___ Reading passage ___
Legislation Cited: Child Protection (Offenders Registration) Act 2000 (NSW), s 17(1)
Crimes Act 1900 (NSW), s 91H(2)
Crimes (Sentencing Procedure) Act 1999 (NSW), s 44(2)
Criminal Code (Cth), ss 474.19, 474.24A(1)
Cases Cited: Berryman v R [2017] NSWCCA 297
Director of Public Prosecutions (Cth) v Beattie (2017) 270 A Crim R 556; [2017] NSWCCA 301
House v The King (1936) 55 CLR 499
Huggett v R [2021] NSWCCA 62
Lyons v R [2017] NSWCCA 204
Nguyen v The Queen (2016) 256 CLR 656; [2016] HCA 17
Obeid v R (2017) 96 NSWLR 155; [2017] NSWCCA 221
R v Porte (2015) 252 A Crim R 294; [2015] NSWCCA 174
RvXX (2009) 195 A Crim R 38; [2009] NSWCCA 115
Category: Principal judgment Parties: Arthur George Bisiker (Applicant)
Regina (Respondent)Representation: Counsel:
J Brock (Applicant)
A McGrath (Crown)
Solicitors:
Legal Aid NSW (Applicant)
Commonwealth Director of Public Prosecutions (Crown)
File Number(s): 2018/00142008 Decision under appeal
- Court or tribunal:
- District Court
- Jurisdiction:
- Criminal
- Citation:
Nil
- Date of Decision:
- 04 September 2020
- Before:
- Craigie SC DCJ
- File Number(s):
- 2018/00142008
HEADNOTE
[This headnote is not to be read as part of the judgment]
The applicant pleaded guilty to four offences, two under federal law and two under State law. Three of those offences related to the transmission or possession of child pornography. The other related to the applicant’s failure to comply with reporting conditions previously imposed on him pursuant to the Child Protection (Offenders Registration) Act 2000 (NSW).
The cumulative total of the sentences imposed was 16 years and 3 months. The primary judge allowed for a significant degree of concurrency in the terms of imprisonment. As a result, the total effective head sentence was reduced to 6 years and 11 months. The effective non-parole period was set to be 4 years and 11 months.
___
* _Questions on the material_
A. Write out the whole court judgment summary above exactly, word for word.
B. Give the listing below again line for line, with nothing changed. Leave the pictures out.
___ Given information ___
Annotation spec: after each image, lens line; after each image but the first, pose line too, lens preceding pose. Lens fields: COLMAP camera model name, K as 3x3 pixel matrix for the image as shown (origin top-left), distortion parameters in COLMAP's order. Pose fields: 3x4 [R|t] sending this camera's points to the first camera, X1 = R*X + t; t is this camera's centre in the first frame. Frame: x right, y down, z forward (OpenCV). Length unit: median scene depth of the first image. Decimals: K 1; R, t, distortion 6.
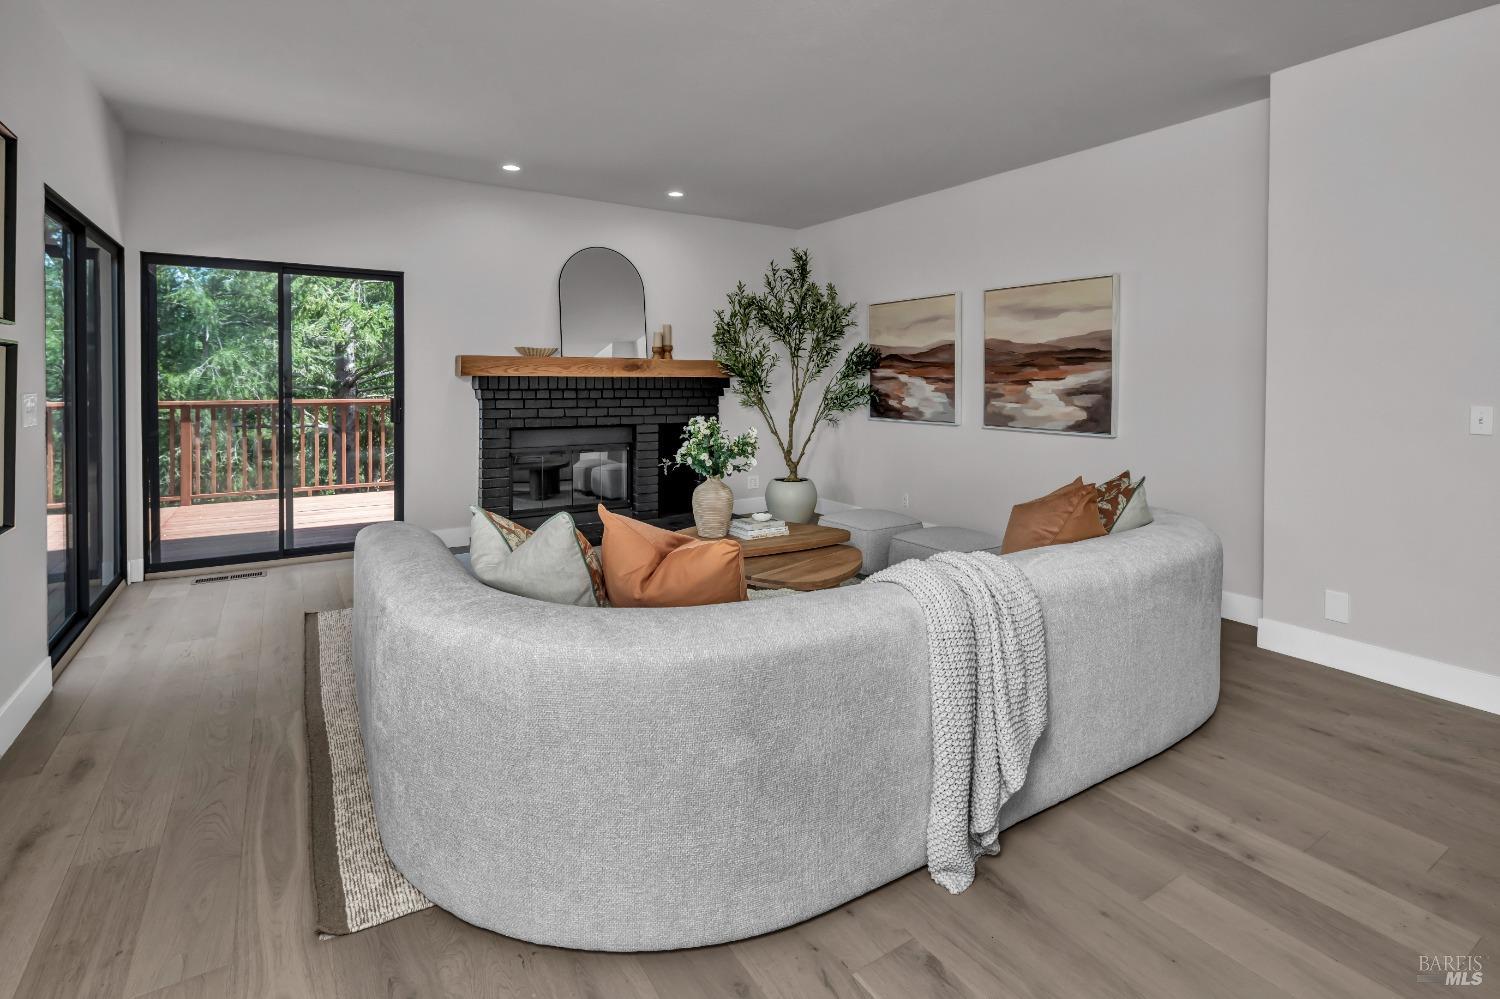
lens RADIAL K [[732.9, 0, 768.0], [0, 732.9, 383.4], [0, 0, 1]] dist [0.001735, -0.000191]
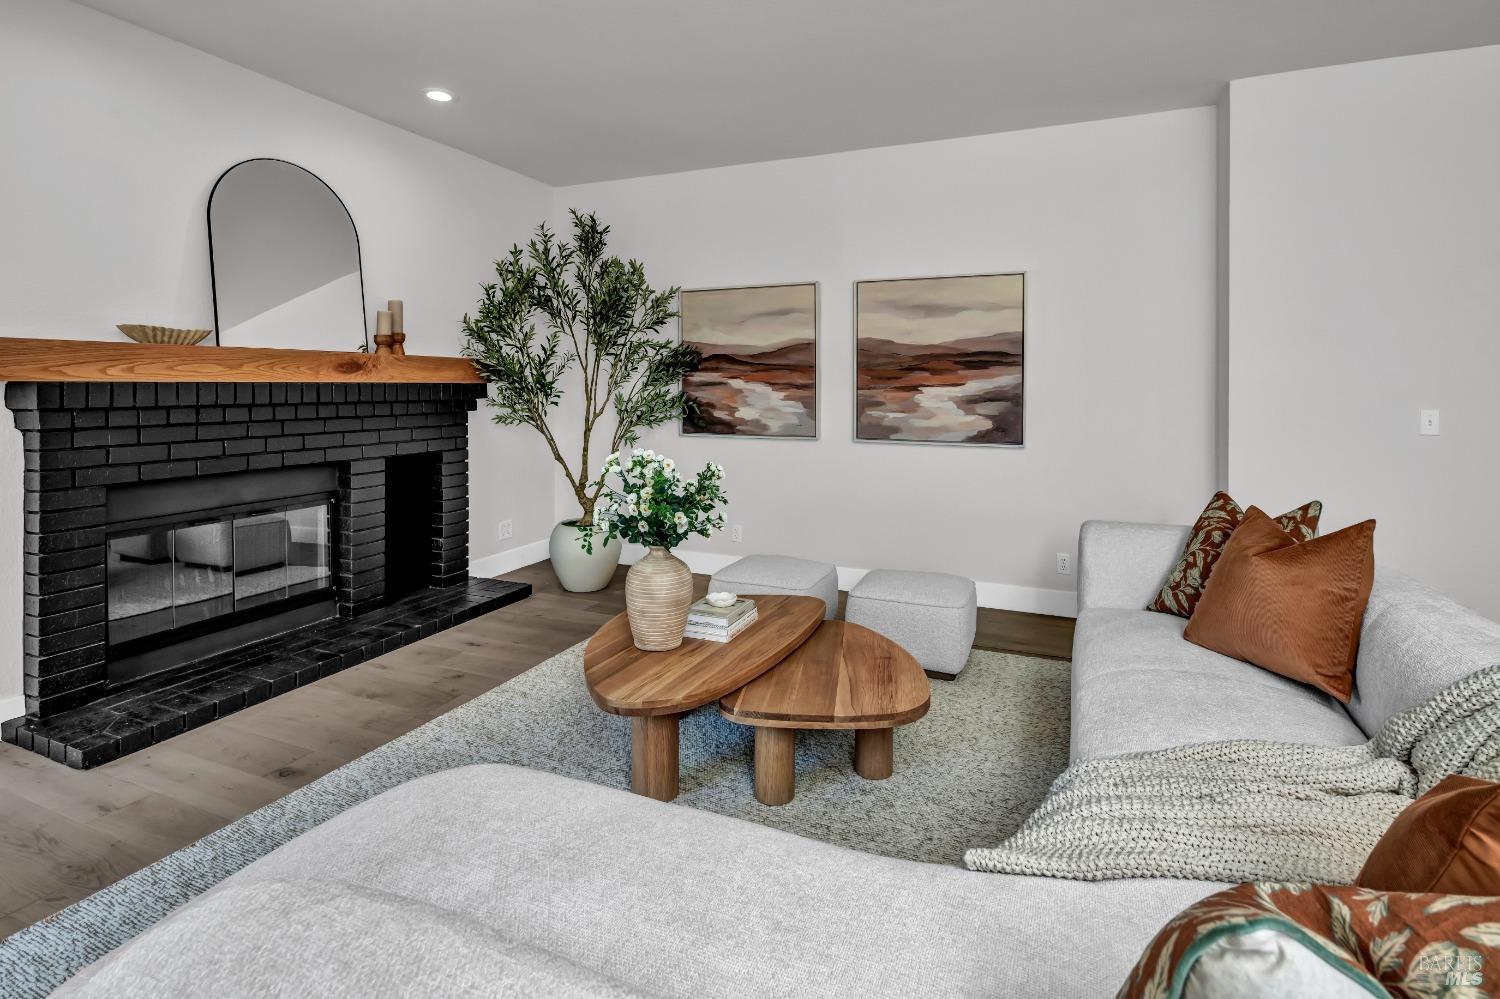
lens RADIAL K [[732.9, 0, 768.0], [0, 732.9, 383.4], [0, 0, 1]] dist [0.001735, -0.000191]
pose [[0.831769, -0.001975, 0.555118, -0.245792], [0.004666, 0.999983, -0.003434, -0.004832], [-0.555102, 0.005447, 0.831764, 0.318645]]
___
* _List of answers_
A.
Legislation Cited: Child Protection (Offenders Registration) Act 2000 (NSW), s 17(1)
Crimes Act 1900 (NSW), s 91H(2)
Crimes (Sentencing Procedure) Act 1999 (NSW), s 44(2)
Criminal Code (Cth), ss 474.19, 474.24A(1)
Cases Cited: Berryman v R [2017] NSWCCA 297
Director of Public Prosecutions (Cth) v Beattie (2017) 270 A Crim R 556; [2017] NSWCCA 301
House v The King (1936) 55 CLR 499
Huggett v R [2021] NSWCCA 62
Lyons v R [2017] NSWCCA 204
Nguyen v The Queen (2016) 256 CLR 656; [2016] HCA 17
Obeid v R (2017) 96 NSWLR 155; [2017] NSWCCA 221
R v Porte (2015) 252 A Crim R 294; [2015] NSWCCA 174
RvXX (2009) 195 A Crim R 38; [2009] NSWCCA 115
Category: Principal judgment Parties: Arthur George Bisiker (Applicant)
Regina (Respondent)Representation: Counsel:
J Brock (Applicant)
A McGrath (Crown)
Solicitors:
Legal Aid NSW (Applicant)
Commonwealth Director of Public Prosecutions (Crown)
File Number(s): 2018/00142008 Decision under appeal
- Court or tribunal:
- District Court
- Jurisdiction:
- Criminal
- Citation:
Nil
- Date of Decision:
- 04 September 2020
- Before:
- Craigie SC DCJ
- File Number(s):
- 2018/00142008
HEADNOTE
[This headnote is not to be read as part of the judgment]
The applicant pleaded guilty to four offences, two under federal law and two under State law. Three of those offences related to the transmission or possession of child pornography. The other related to the applicant’s failure to comply with reporting conditions previously imposed on him pursuant to the Child Protection (Offenders Registration) Act 2000 (NSW).
The cumulative total of the sentences imposed was 16 years and 3 months. The primary judge allowed for a significant degree of concurrency in the terms of imprisonment. As a result, the total effective head sentence was reduced to 6 years and 11 months. The effective non-parole period was set to be 4 years and 11 months.

B.
Annotation spec: after each image, lens line; after each image but the first, pose line too, lens preceding pose. Lens fields: COLMAP camera model name, K as 3x3 pixel matrix for the image as shown (origin top-left), distortion parameters in COLMAP's order. Pose fields: 3x4 [R|t] sending this camera's points to the first camera, X1 = R*X + t; t is this camera's centre in the first frame. Frame: x right, y down, z forward (OpenCV). Length unit: median scene depth of the first image. Decimals: K 1; R, t, distortion 6.
lens RADIAL K [[732.9, 0, 768.0], [0, 732.9, 383.4], [0, 0, 1]] dist [0.001735, -0.000191]
lens RADIAL K [[732.9, 0, 768.0], [0, 732.9, 383.4], [0, 0, 1]] dist [0.001735, -0.000191]
pose [[0.831769, -0.001975, 0.555118, -0.245792], [0.004666, 0.999983, -0.003434, -0.004832], [-0.555102, 0.005447, 0.831764, 0.318645]]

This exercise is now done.